■ **What to work on**:
Below is a block of entries, which should be copied verbatim apart from the pictures.

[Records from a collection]
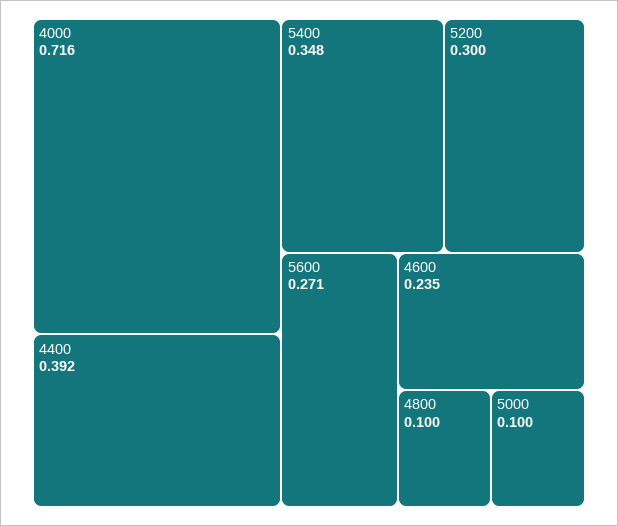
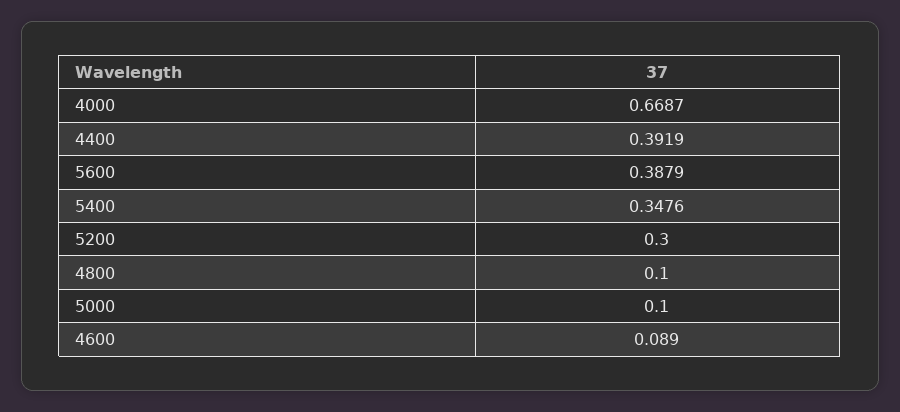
4000: 0.716 -> 0.6687
5600: 0.271 -> 0.3879
4600: 0.235 -> 0.089

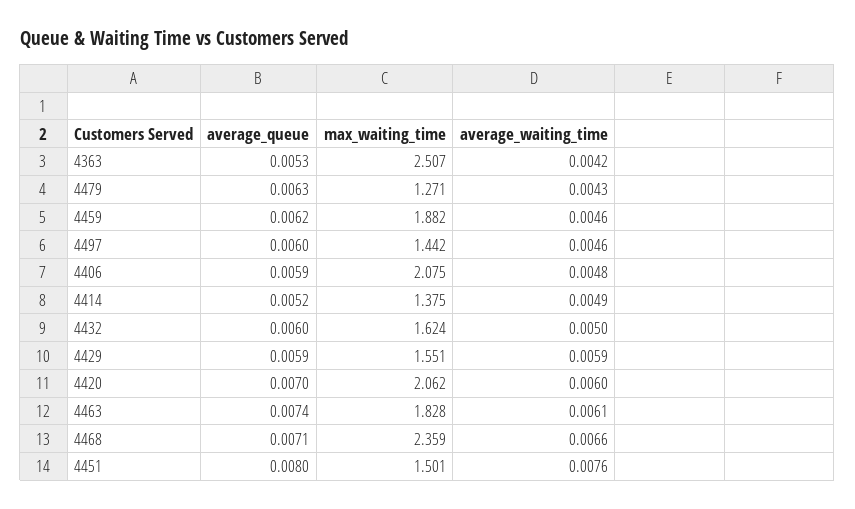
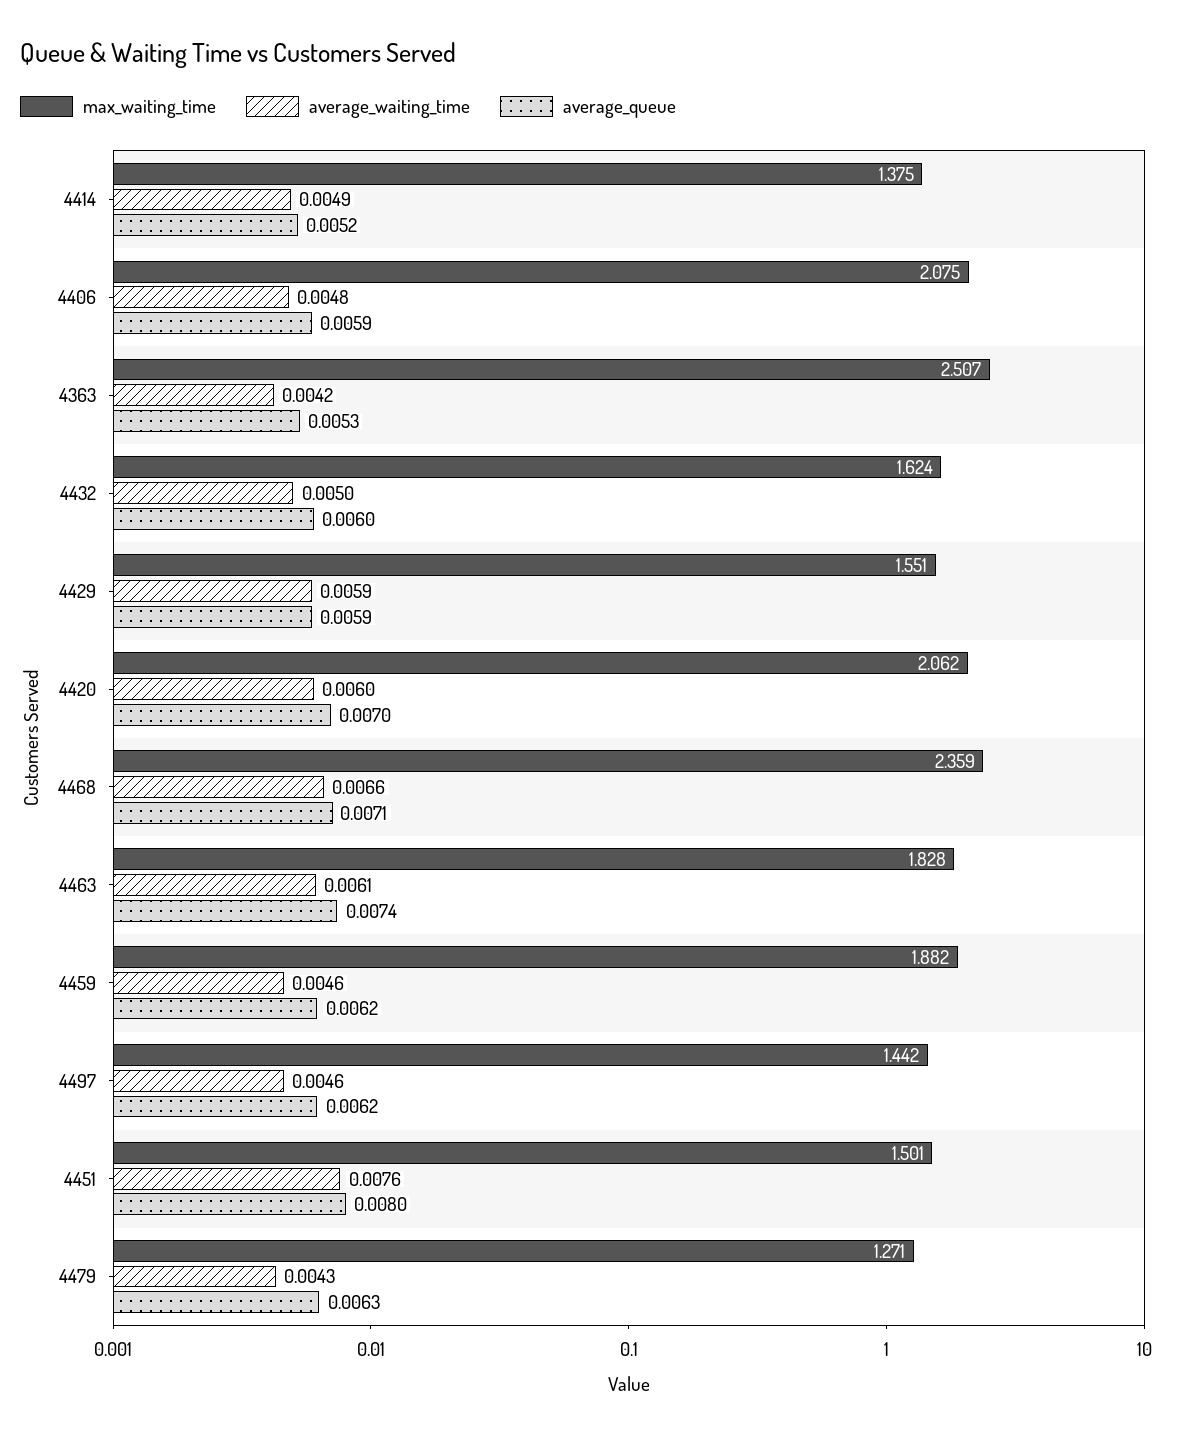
average_queue, 4497: 0.006 -> 0.0062

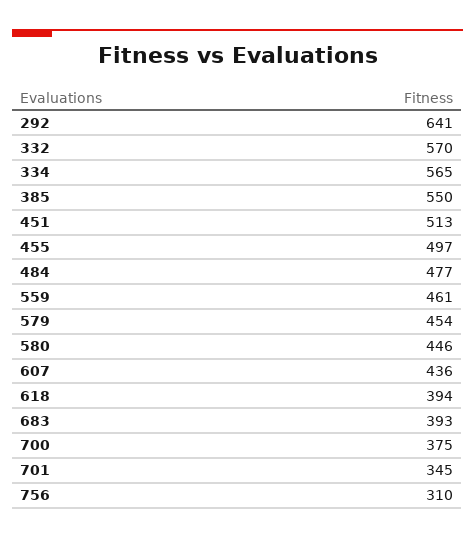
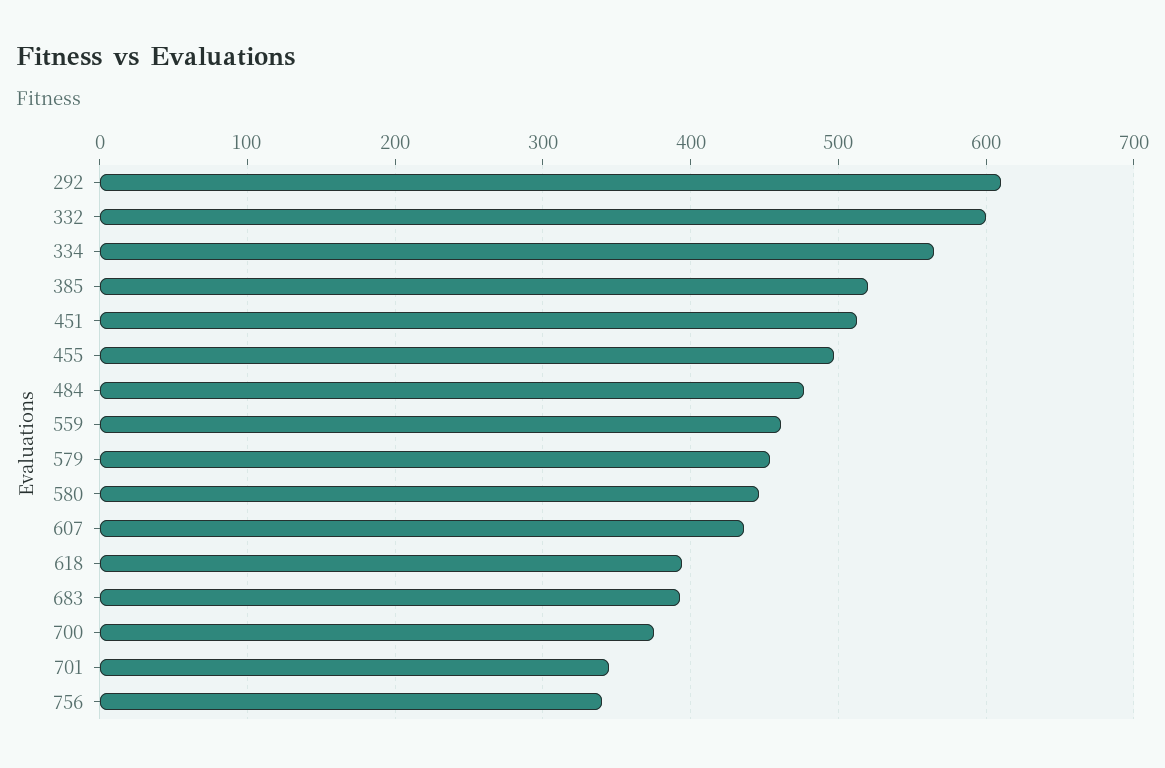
292: 641 -> 610
332: 570 -> 600
385: 550 -> 520
756: 310 -> 340

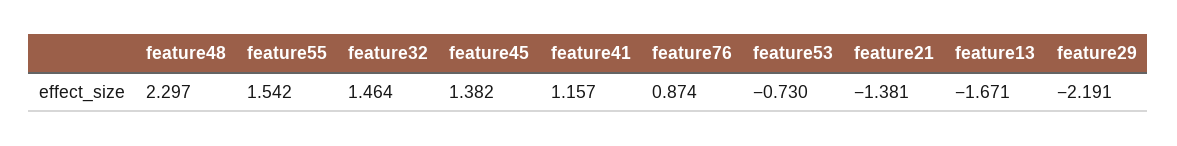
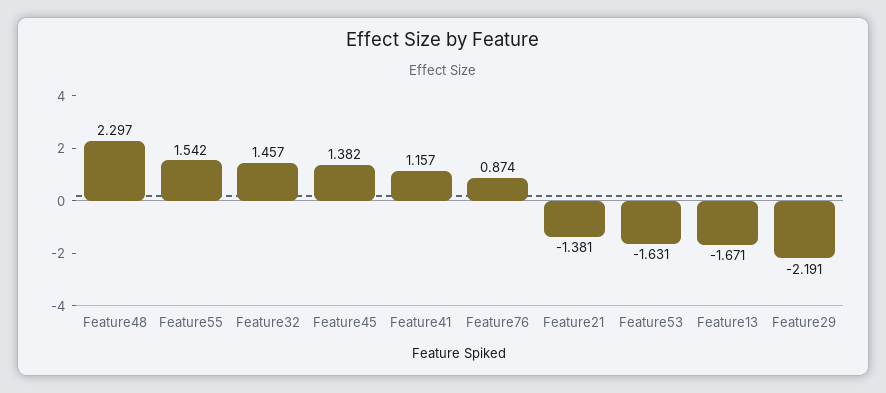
feature32: 1.464 -> 1.457
feature53: -0.73 -> -1.631

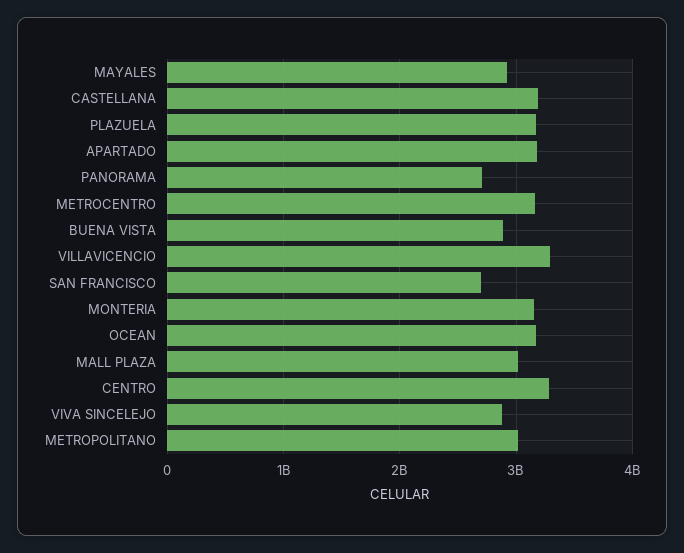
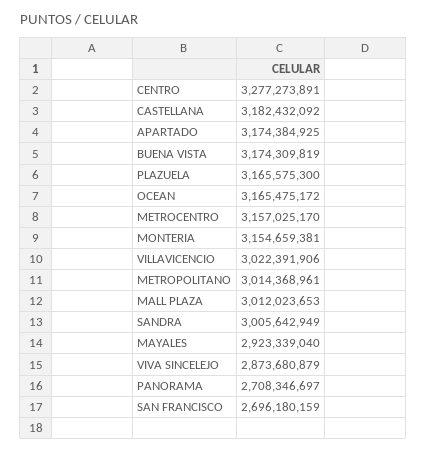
BUENA VISTA: 2900000000 -> 3174309819
VILLAVICENCIO: 3300000000 -> 3022391906
SANDRA: none -> 3005642949

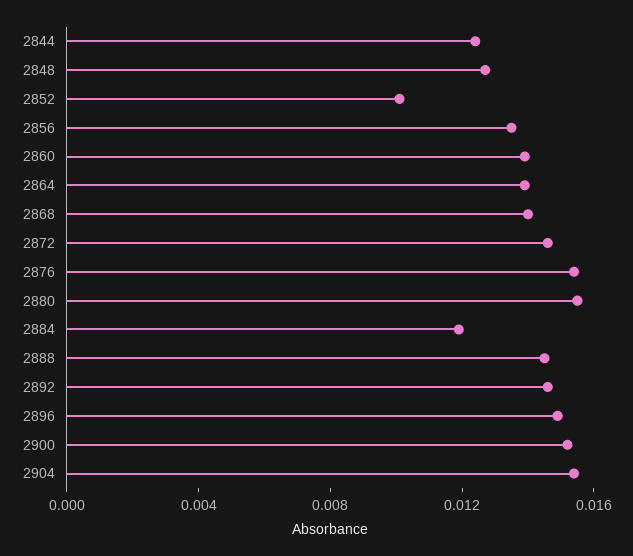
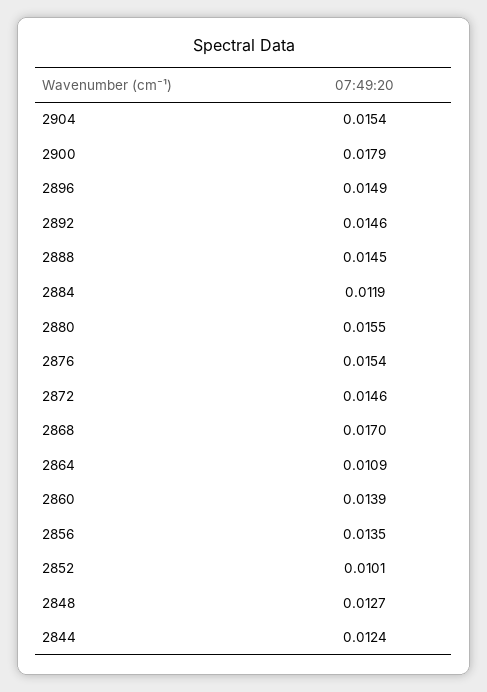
2864: 0.014 -> 0.0109
2868: 0.014 -> 0.017
2900: 0.015 -> 0.0179

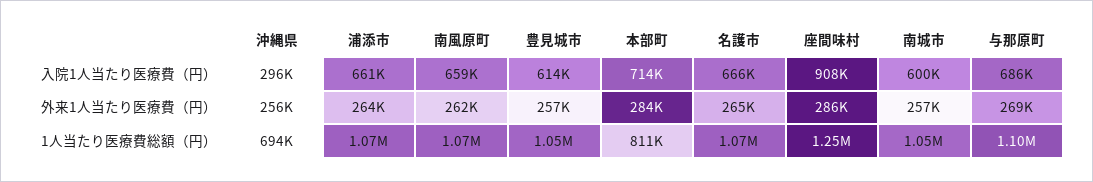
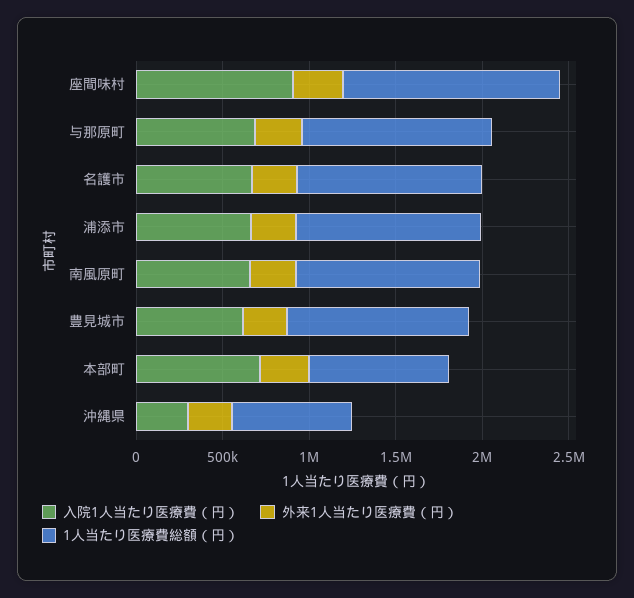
入院1人当たり医療費（円）, 南城市: 600000 -> none
外来1人当たり医療費（円）, 南城市: 257000 -> none
1人当たり医療費総額（円）, 南城市: 1050000 -> none

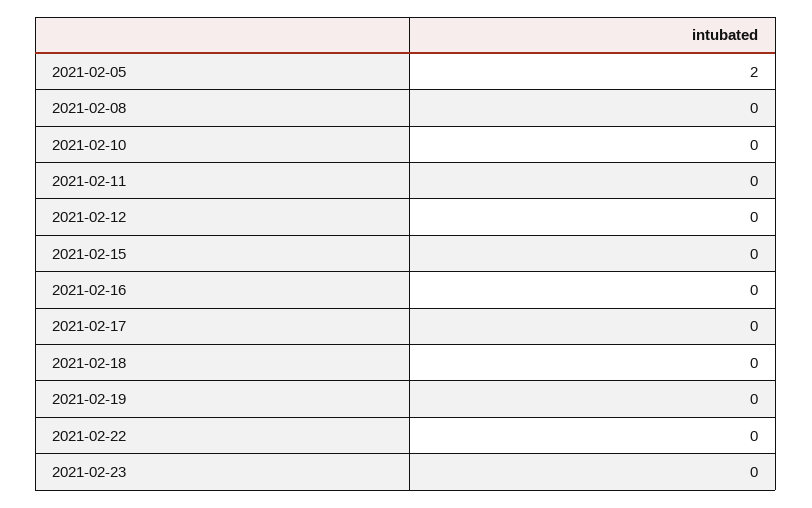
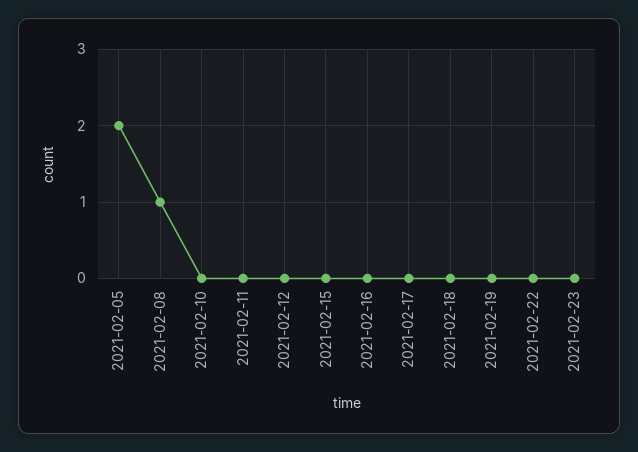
2021-02-08: 0 -> 1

■ **Result**:
4000: 0.716 -> 0.6687
5600: 0.271 -> 0.3879
4600: 0.235 -> 0.089

average_queue, 4497: 0.006 -> 0.0062

292: 641 -> 610
332: 570 -> 600
385: 550 -> 520
756: 310 -> 340

feature32: 1.464 -> 1.457
feature53: -0.73 -> -1.631

BUENA VISTA: 2900000000 -> 3174309819
VILLAVICENCIO: 3300000000 -> 3022391906
SANDRA: none -> 3005642949

2864: 0.014 -> 0.0109
2868: 0.014 -> 0.017
2900: 0.015 -> 0.0179

入院1人当たり医療費（円）, 南城市: 600000 -> none
外来1人当たり医療費（円）, 南城市: 257000 -> none
1人当たり医療費総額（円）, 南城市: 1050000 -> none

2021-02-08: 0 -> 1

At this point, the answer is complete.